Key Elements of Best Practice

There are growing numbers of funded organizations that utilise non-service models to engage in:

  • mutual support
  • advocacy
  • cultural activities
  • knowledge development and skills training
  • public education
  • educating professionals
  • economic development

Evaluation of the effectiveness of these initiatives that uses appropriate, alternative methods is supported.

The general public and mental health professionals are educated about the value of self-help.

Steps are taken to attract and train strong leaders for self-help groups.

Family Self Help

Research Evidence

Existing research on family self-help is limited in quantity and quality, with single group, cross-sectional study designs frequently used.
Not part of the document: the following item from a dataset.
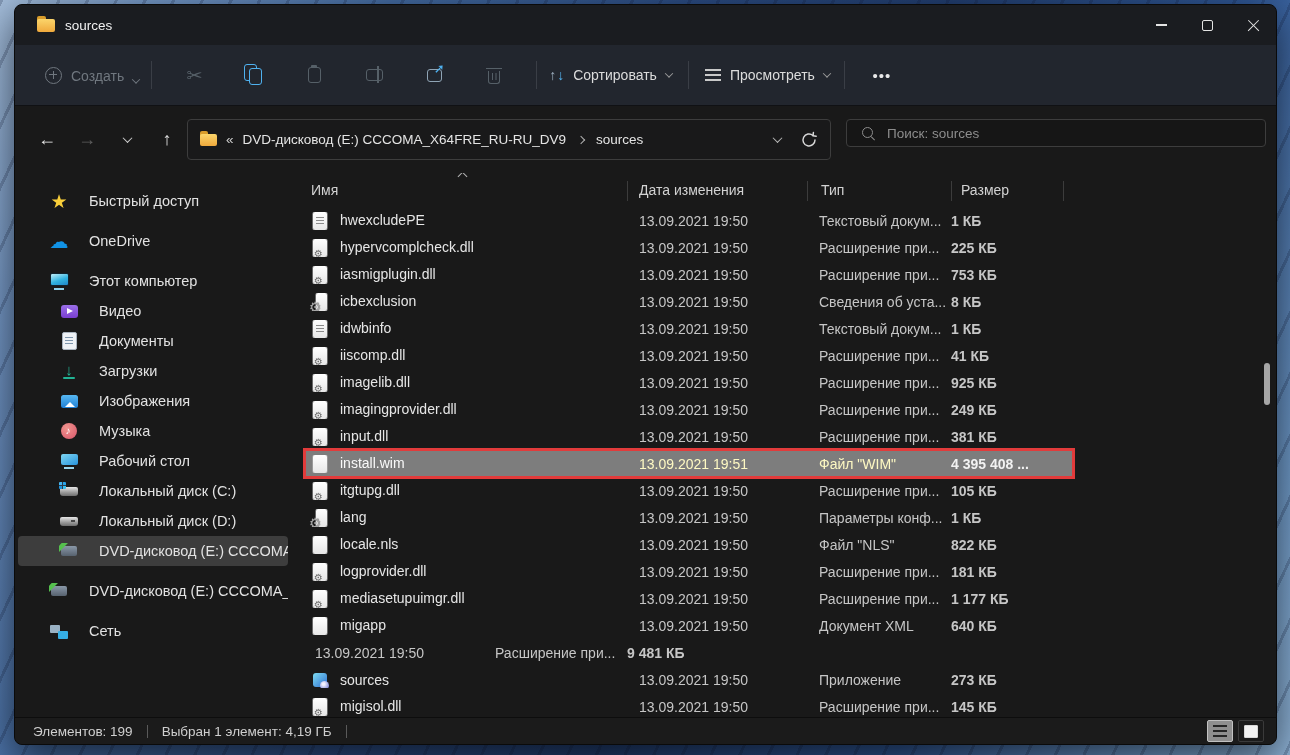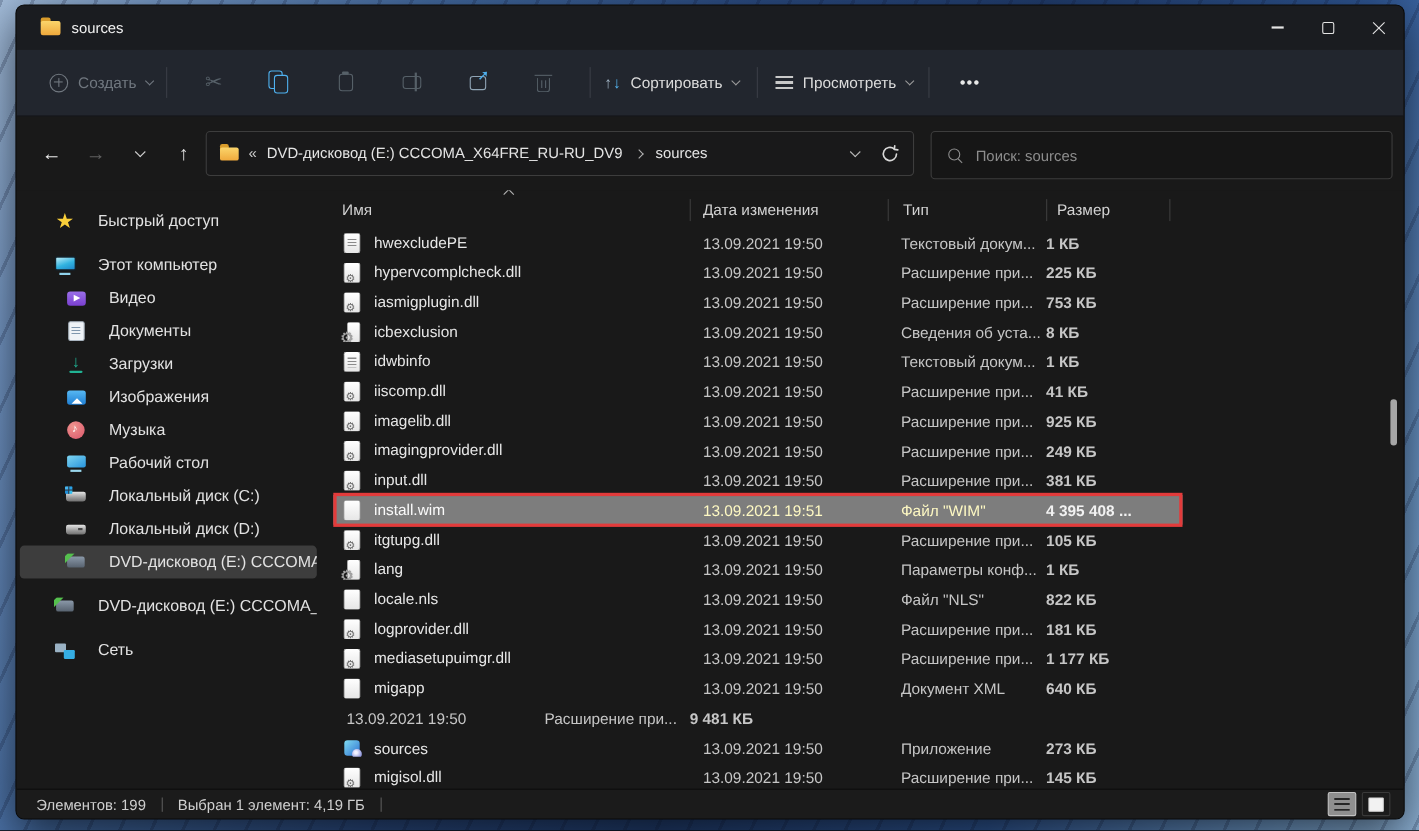"Создать" .cmd-new { align-items: center -> flex-end }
Study findings associate participation in support groups with:

  • increased levels of information among participants
  • improved coping skills
  • reduced caregiver burden
  • improved identity as caregiver
  • improved relationship with and ability to support ill relative
  • improved emotional support

Key Elements of Best Practice

  • Funding is provided to family self help groups (as individual or joint consumer-family initiatives) and they are used as a resource in the planning and evaluation of care delivery.
  • Evaluation of the effectiveness of these groups that uses appropriate, alternative methods is encouraged and supported.

Vocational/Educational Services

Research Evidence

There are a number of fairly rigorous studies which demonstrate that:

  • People with serious psychiatric illness have the capacity to work
  • Employment programs should be encouraged for even the most disabled individuals
  • Supported employment is more effective than other employment models
  • Supported education enables clients to return to school on a full-time basis

Key Elements of Best Practice

There is a shift from traditional methods of providing vocational services to supported employment which includes:

  • continuous, time-unlimited individual support
  • attention to client preferences
  • a place-train philosophy with on-site job specific skills training

Supported education and social recreational programs are viewed as promising approaches in need of further evaluation.